Orada nesnellik kriz olduğunda olanlara benzemeye çalışırsan sen de gününü görürsün Erdoğan. Giderek düşmeye başlayan oy oranlarınız, tam tepetaklak olduğunda –ki o günler de gelecek- sürekli ayar vermeye çalıştığınız medyadan da kurtulursunuz.
Ayrıca hiç mi tarih bilginiz yok? Amerika’nın aslında Afganistan’da da çöken özendiğiniz bu yayın politikası, peki Vietnam’da nasıl çuvallamıştı, haberiniz yok mu?
Hadi diyelim o eskidi, ya Irak’ta ne oldu, hafızanız yok mu?
Ama zaten AKP’nin bütün yöneticilerine tavsiyem bir an önce hafızayı güçlendirici B vitamini kullanmaya başlamaları. 2005 yılında “Kürt sorunu benim sorunumdur” diyen Erdoğan, bu sözleri hatırlamıyor.
Kürt halkı ise o sözleri ve verdiği sözlerden dönenleri bir an bile unutmuyor.
Bir şey daha hatırlıyoruz; çok değil daha geçen sene televizyonlarda durmadan mizansen bir görüntüyü döndürüp durmuş, gözümüze sokmuştunuz. Bu görüntülerde askerler, PKK militanlarıyla karşılaşıyor ve büyük bir kardeşlikle diyalog kuruyor, hatta onlara palto veriyordu ve televizyon avaz avaz bağırıyordu; işte insanlık diye.
Ne oldu o paltolara? Niye çöktü sizin bu Türk ordusu insancıldır reklamlarınız?
Şimdi, çocuklarıyla kucaklaştı diye BDP’li vekillerin dokunulmazlıklarını kaldırmak istiyorsunuz ya, PKK militanlarıyla konuşan o askerlerin dokunulmazlıklarına ne olmuştu? İnsan merak ediyor.
Seçilmiş Kürt milletvekillerinin altısı ve seçilmiş binlerce Kürt siyasetçi hapiste iken, Kürt halkının dokunmadığınız neyi kaldı da dokunacaksınız? diyeceğim ama diyemiyorum.
Dokunmayın.
Mizansen bile olsa Türk askerinin PKK militanıyla konuşması iyiydi, orada kalın.
Bakın, siz MHP’lileştikçe, MHP yeni bir faşizm arıyor ve sayenizde bulacaktır da.
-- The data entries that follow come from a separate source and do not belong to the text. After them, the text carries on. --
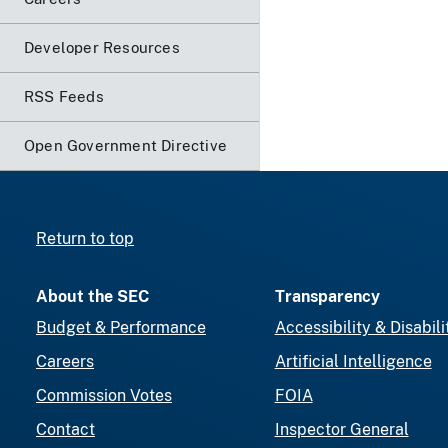
Developer Resources
RSS Feeds
Open Government Directive
Return to top
About the SEC
Transparency
Budget & Performance
Accessibility & Disabili
Careers
Artificial Intelligence
Commission Votes
FOIA
Contact
Inspector General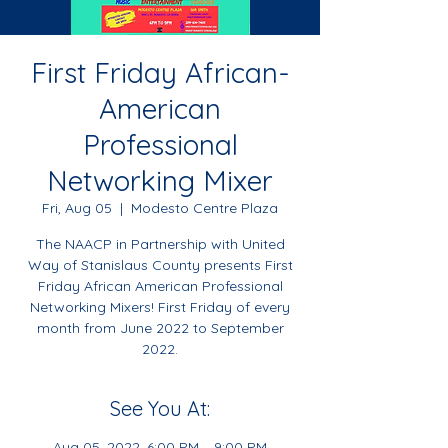
First Friday African-
American
Professional
Networking Mixer
Fri, Aug 05
  |  
Modesto Centre Plaza
The NAACP in Partnership with United
Way of Stanislaus County presents First
Friday African American Professional
Networking Mixers! First Friday of every
month from June 2022 to September
2022.
See You At:
Aug 05, 2022, 6:00 PM – 9:00 PM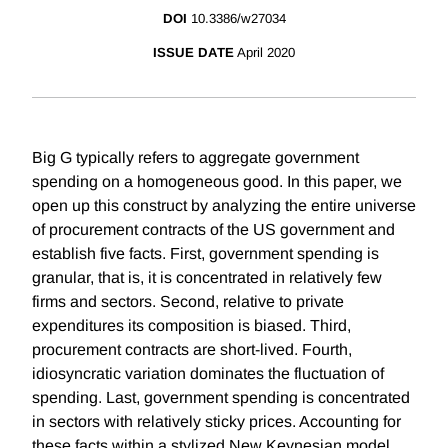
DOI
10.3386/w27034
ISSUE DATE
April 2020
Big G typically refers to aggregate government
spending on a homogeneous good. In this paper, we
open up this construct by analyzing the entire universe
of procurement contracts of the US government and
establish five facts. First, government spending is
granular, that is, it is concentrated in relatively few
firms and sectors. Second, relative to private
expenditures its composition is biased. Third,
procurement contracts are short-lived. Fourth,
idiosyncratic variation dominates the fluctuation of
spending. Last, government spending is concentrated
in sectors with relatively sticky prices. Accounting for
these facts within a stylized New Keynesian model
Çünkü faşist ve ırkçı saldırıların toprağını sürekli havalandırıyorsunuz.
Biz faşizme karşı savaşta çok idmanlıyız da, şimdikinden farklı bir MHP ile sivil faşizm sokaklara çıkarsa ya siz ne yapacaksınız?
Hükümet sizsiniz. Bu ülkede bütün canlardan sorumlusunuz.
Yeni adli yıl açılışı haberlerinde Yargıtay Başkanı “Yargısız İnfazdan kaçının” dedi manşetini görünce, bir an sorumluluklarınızın farkına vardığınızı sandık.
Sonra anlaşıldı ki, Yargıtay Başkanı’nın, yargısız infazın aslıyla bir derdi yok, medyanın yargısız infazlarıymış meğer sorun.
Türkiye’de her gün yaşanan gerçek yargısız infaza tek bir söz söylemiyor, mecazına kızıyor Yargıtay’ımızın Başkanı.
Bu sözleri duyunca utanıyor insan ama siz utanmıyorsunuz. Utanmıyorsunuz, Şemdinli’ye plastik çiçeklerle satılmış gazetecileri göndermekten. Her şeyin plastiğiyle yaşıyorsunuz.
Peki, o dağlardaki gerçek çiçekler? PKK bayrağını vurabilmek için kaldırdığınız kobra helikopterlerinizle öldürdünüz onları. Bayrağı indirdiniz, çiçekleri öldürdünüz de ne oldu?
Bu çabanız da plastik. Gerçek ise Beytüşşebap’ta tekrar açığa çıktı; sizin kobralarla indirebildiğiniz o bayrağı, Kürt halkı ölen evlatlarının üzerine sardı, bir askeri araca dikti işte.